Werken dit soort programma's?
Helaas hebben zedendelinquenten, samen met de drugsverslaafde populatie, het zijn de moeilijkste onderwerpen om opnieuw in te brengen en hebben de neiging om opnieuw te begaan. De slagingspercentages van behandelingen zijn niet zo positief als we allemaal zouden willen. De meest gebruikte en effectieve psychologische behandelingen bij zedendelinquenten zijn echter die met een cognitief-gedragsgerichte oriëntatie (Brandes en Cheung, 2009; Marshall en Marshall, 20I4; Zata en Farringtoo, 2016), evenals de SAC.

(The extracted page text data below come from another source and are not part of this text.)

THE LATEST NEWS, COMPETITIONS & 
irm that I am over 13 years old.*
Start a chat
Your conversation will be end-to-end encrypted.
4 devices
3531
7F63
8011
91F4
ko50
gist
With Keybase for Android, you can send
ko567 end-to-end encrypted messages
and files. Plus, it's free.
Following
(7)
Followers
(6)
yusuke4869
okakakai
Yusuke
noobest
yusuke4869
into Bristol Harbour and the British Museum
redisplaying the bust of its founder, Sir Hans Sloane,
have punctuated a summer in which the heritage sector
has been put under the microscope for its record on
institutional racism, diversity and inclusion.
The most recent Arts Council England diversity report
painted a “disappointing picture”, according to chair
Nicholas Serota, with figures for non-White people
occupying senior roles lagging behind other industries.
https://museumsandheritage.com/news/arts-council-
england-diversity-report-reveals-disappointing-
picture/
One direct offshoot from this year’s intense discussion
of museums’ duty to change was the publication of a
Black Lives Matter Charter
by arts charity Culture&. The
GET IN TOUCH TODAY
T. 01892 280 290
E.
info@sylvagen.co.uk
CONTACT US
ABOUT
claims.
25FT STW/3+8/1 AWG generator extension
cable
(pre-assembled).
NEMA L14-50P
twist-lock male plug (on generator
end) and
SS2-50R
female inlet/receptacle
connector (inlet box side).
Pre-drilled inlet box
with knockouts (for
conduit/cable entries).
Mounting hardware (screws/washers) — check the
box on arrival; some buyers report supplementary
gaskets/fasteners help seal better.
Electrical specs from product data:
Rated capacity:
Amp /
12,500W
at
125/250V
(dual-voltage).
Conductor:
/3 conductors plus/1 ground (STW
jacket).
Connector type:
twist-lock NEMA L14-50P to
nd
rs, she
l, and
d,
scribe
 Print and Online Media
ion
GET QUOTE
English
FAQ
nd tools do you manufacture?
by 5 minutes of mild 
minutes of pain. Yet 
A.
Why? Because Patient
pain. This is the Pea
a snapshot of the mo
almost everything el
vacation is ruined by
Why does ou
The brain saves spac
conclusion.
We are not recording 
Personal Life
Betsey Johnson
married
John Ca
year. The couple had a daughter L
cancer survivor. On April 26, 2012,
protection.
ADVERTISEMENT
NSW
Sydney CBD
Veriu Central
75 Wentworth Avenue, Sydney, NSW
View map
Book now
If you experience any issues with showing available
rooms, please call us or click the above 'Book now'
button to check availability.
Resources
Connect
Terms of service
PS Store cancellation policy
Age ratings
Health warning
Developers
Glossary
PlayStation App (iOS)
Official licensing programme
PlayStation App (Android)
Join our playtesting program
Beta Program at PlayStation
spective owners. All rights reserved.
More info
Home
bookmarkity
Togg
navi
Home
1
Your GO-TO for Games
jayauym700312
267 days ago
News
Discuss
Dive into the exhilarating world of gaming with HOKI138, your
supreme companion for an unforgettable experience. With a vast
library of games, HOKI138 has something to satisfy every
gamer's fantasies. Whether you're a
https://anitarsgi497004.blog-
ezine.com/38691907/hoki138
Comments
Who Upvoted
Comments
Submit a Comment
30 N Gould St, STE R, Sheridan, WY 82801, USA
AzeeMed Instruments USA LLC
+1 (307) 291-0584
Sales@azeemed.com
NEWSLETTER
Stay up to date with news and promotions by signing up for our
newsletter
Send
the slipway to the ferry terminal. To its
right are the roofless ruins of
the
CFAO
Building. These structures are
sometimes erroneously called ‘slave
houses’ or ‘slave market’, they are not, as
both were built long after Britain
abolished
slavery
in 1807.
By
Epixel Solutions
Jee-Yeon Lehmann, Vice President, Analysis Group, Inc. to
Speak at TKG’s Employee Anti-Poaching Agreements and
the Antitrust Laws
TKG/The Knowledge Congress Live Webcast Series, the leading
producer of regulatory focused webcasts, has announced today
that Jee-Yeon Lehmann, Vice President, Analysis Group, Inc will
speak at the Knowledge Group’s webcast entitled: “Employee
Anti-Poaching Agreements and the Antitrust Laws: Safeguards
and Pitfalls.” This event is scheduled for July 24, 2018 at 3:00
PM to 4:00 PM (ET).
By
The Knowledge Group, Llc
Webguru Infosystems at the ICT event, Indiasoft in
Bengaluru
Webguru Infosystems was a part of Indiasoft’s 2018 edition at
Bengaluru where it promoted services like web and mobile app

Het bestrijdingsprogramma voor aanranding is succesvol geweest, hoewel we voorzichtig moeten zijn. In een studie uitgevoerd door Redondo, Navarro, Martínez, Luque en Andrés (2005) bleek dat na een follow-up van 4 jaar van gedetineerden die het SAC-programma had doorlopen, viel slechts 4% terug voor misdaden van seksueel geweld (in de controlegroep, niet behandeld, een 11%).
Daarnaast dienen professionals er rekening mee te houden dat: er zijn een aantal factoren die correleren met de beste behandelingsprognose (blz. bijv. empathie voor het slachtoffer, het creëren van sociale steun, het niet vertonen van psychische aandoeningen, oprechte en oprechte verlangens om te veranderen), en moeten individueel worden beoordeeld om ze te versterken.